AIM OF THE TASK: Could you write out the line containing "Views of one scene are" and all the lines below it in the data, exactly, through the final one and nothing else?

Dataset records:
┄┄┄┄┄┄┄┄┄┄

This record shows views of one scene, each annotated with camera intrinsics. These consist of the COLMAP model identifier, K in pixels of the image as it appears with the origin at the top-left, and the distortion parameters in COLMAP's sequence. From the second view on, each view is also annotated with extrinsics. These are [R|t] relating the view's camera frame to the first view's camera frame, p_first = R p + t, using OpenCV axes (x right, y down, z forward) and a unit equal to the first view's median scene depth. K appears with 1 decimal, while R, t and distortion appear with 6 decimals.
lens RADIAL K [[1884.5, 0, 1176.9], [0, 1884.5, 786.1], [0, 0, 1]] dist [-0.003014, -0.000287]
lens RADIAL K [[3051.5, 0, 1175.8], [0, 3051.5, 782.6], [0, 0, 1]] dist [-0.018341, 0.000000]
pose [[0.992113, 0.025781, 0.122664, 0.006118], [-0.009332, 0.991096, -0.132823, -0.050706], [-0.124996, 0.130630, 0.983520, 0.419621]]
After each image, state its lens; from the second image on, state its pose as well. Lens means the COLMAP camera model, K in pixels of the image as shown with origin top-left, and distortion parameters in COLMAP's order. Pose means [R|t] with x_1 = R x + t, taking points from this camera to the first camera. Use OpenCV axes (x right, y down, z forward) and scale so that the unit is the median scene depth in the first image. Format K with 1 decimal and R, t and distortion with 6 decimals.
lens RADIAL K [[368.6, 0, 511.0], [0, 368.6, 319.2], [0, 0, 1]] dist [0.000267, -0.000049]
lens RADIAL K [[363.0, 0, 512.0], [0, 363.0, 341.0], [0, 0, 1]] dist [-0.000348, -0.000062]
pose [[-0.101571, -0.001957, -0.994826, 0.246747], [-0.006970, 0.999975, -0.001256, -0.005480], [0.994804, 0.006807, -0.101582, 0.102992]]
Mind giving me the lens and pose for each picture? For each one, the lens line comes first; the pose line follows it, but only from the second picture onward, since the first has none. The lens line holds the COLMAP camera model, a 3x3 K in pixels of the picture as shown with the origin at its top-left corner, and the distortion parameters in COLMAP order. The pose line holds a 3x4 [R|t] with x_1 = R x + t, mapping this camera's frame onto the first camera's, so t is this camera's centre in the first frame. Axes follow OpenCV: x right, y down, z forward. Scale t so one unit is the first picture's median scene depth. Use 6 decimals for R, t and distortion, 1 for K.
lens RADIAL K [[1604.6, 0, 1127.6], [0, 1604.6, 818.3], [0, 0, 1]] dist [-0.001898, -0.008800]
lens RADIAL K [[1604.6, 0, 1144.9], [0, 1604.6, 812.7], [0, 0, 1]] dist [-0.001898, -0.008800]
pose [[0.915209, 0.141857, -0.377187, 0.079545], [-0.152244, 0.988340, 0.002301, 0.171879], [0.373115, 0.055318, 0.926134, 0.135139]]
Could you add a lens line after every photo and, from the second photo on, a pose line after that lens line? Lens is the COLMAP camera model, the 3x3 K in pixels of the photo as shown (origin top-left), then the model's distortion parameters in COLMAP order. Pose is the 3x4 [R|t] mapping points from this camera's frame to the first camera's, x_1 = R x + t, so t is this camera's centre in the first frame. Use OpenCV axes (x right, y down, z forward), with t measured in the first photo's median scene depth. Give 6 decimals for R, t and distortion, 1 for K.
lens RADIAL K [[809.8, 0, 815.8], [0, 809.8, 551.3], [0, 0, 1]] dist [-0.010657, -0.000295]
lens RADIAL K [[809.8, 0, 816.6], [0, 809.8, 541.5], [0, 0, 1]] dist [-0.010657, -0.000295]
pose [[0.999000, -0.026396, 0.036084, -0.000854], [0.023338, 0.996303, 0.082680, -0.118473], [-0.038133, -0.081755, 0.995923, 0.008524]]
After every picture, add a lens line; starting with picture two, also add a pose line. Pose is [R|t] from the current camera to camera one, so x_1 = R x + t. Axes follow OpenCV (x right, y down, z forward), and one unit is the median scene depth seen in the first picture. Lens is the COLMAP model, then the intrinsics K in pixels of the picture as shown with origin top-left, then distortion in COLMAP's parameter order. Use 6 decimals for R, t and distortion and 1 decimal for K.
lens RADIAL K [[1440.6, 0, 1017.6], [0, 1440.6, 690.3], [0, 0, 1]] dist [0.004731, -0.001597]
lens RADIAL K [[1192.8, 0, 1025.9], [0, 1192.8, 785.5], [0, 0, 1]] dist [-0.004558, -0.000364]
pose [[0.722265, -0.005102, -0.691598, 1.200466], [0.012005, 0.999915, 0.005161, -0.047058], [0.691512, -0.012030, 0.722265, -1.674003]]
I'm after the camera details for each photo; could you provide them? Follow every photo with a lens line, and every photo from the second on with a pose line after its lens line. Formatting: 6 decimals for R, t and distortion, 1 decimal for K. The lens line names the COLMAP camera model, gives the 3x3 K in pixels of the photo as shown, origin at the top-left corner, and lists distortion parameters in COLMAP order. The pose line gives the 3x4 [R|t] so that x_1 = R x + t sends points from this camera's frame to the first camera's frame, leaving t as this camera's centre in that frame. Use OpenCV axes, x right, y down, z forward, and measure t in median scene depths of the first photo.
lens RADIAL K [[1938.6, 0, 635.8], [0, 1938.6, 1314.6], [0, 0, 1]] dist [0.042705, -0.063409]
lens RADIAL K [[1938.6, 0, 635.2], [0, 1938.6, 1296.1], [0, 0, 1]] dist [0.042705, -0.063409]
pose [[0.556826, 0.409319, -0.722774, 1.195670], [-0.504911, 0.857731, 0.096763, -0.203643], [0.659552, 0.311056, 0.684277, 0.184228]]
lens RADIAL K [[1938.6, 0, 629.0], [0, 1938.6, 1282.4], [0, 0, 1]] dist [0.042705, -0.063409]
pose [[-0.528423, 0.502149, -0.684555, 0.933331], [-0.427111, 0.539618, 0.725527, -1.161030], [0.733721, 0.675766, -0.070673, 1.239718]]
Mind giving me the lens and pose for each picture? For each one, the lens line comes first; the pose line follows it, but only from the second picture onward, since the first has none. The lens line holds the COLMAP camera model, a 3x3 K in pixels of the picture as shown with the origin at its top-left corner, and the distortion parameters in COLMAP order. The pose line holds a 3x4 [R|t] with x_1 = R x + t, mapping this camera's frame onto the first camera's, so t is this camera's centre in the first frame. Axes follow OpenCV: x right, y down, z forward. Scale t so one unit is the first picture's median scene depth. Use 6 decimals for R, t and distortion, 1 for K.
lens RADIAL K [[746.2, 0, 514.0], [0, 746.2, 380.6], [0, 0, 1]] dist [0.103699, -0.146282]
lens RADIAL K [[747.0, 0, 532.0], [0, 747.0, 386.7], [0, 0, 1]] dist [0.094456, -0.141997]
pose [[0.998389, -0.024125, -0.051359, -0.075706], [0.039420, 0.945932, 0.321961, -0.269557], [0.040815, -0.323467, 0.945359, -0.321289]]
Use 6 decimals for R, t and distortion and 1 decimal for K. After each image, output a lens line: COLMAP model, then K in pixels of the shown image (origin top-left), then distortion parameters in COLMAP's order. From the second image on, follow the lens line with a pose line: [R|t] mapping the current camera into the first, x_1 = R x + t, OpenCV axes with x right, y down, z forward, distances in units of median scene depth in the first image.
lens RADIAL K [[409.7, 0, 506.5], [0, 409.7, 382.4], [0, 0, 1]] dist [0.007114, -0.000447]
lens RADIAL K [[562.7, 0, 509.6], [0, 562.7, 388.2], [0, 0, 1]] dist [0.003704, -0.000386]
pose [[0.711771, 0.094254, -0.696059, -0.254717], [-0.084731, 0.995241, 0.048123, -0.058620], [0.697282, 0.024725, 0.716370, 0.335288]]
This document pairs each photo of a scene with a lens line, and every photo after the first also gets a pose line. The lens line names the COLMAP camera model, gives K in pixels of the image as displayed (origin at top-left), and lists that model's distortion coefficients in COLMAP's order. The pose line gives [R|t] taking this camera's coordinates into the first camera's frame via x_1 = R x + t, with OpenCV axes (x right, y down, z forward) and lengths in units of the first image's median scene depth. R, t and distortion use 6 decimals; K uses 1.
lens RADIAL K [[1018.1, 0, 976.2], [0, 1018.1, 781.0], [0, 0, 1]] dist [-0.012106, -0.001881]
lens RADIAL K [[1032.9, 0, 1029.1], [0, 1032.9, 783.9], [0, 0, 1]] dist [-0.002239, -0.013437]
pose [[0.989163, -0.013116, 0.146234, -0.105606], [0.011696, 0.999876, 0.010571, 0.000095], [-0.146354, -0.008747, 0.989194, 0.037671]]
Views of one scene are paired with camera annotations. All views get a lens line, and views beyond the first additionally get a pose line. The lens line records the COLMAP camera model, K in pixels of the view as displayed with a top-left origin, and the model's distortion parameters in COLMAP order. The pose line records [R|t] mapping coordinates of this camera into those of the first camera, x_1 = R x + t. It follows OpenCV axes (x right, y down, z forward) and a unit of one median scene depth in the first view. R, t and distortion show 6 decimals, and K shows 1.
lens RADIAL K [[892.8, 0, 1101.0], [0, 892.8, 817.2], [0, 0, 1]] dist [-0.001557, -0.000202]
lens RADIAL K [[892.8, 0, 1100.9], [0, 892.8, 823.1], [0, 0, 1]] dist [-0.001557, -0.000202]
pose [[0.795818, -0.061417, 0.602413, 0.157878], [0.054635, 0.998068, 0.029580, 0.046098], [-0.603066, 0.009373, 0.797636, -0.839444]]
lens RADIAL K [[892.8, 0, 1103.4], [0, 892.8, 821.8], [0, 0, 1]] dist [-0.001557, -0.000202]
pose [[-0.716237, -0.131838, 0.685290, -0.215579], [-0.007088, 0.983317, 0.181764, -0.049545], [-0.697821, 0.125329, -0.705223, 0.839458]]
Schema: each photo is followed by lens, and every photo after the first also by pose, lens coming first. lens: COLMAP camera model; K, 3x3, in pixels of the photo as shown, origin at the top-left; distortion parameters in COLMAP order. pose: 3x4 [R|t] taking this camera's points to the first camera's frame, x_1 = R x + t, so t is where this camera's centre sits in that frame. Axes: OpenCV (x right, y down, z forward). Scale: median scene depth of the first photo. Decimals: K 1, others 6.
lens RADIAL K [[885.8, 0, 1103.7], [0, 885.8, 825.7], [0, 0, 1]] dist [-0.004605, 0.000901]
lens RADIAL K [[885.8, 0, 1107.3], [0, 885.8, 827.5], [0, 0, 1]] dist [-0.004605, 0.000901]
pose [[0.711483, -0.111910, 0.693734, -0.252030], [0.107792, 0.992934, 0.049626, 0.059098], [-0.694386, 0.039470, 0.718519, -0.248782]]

┄┄┄┄┄┄┄┄┄┄

EXERCISE ANSWER:
Views of one scene are paired with camera annotations. All views get a lens line, and views beyond the first additionally get a pose line. The lens line records the COLMAP camera model, K in pixels of the view as displayed with a top-left origin, and the model's distortion parameters in COLMAP order. The pose line records [R|t] mapping coordinates of this camera into those of the first camera, x_1 = R x + t. It follows OpenCV axes (x right, y down, z forward) and a unit of one median scene depth in the first view. R, t and distortion show 6 decimals, and K shows 1.
lens RADIAL K [[892.8, 0, 1101.0], [0, 892.8, 817.2], [0, 0, 1]] dist [-0.001557, -0.000202]
lens RADIAL K [[892.8, 0, 1100.9], [0, 892.8, 823.1], [0, 0, 1]] dist [-0.001557, -0.000202]
pose [[0.795818, -0.061417, 0.602413, 0.157878], [0.054635, 0.998068, 0.029580, 0.046098], [-0.603066, 0.009373, 0.797636, -0.839444]]
lens RADIAL K [[892.8, 0, 1103.4], [0, 892.8, 821.8], [0, 0, 1]] dist [-0.001557, -0.000202]
pose [[-0.716237, -0.131838, 0.685290, -0.215579], [-0.007088, 0.983317, 0.181764, -0.049545], [-0.697821, 0.125329, -0.705223, 0.839458]]
Schema: each photo is followed by lens, and every photo after the first also by pose, lens coming first. lens: COLMAP camera model; K, 3x3, in pixels of the photo as shown, origin at the top-left; distortion parameters in COLMAP order. pose: 3x4 [R|t] taking this camera's points to the first camera's frame, x_1 = R x + t, so t is where this camera's centre sits in that frame. Axes: OpenCV (x right, y down, z forward). Scale: median scene depth of the first photo. Decimals: K 1, others 6.
lens RADIAL K [[885.8, 0, 1103.7], [0, 885.8, 825.7], [0, 0, 1]] dist [-0.004605, 0.000901]
lens RADIAL K [[885.8, 0, 1107.3], [0, 885.8, 827.5], [0, 0, 1]] dist [-0.004605, 0.000901]
pose [[0.711483, -0.111910, 0.693734, -0.252030], [0.107792, 0.992934, 0.049626, 0.059098], [-0.694386, 0.039470, 0.718519, -0.248782]]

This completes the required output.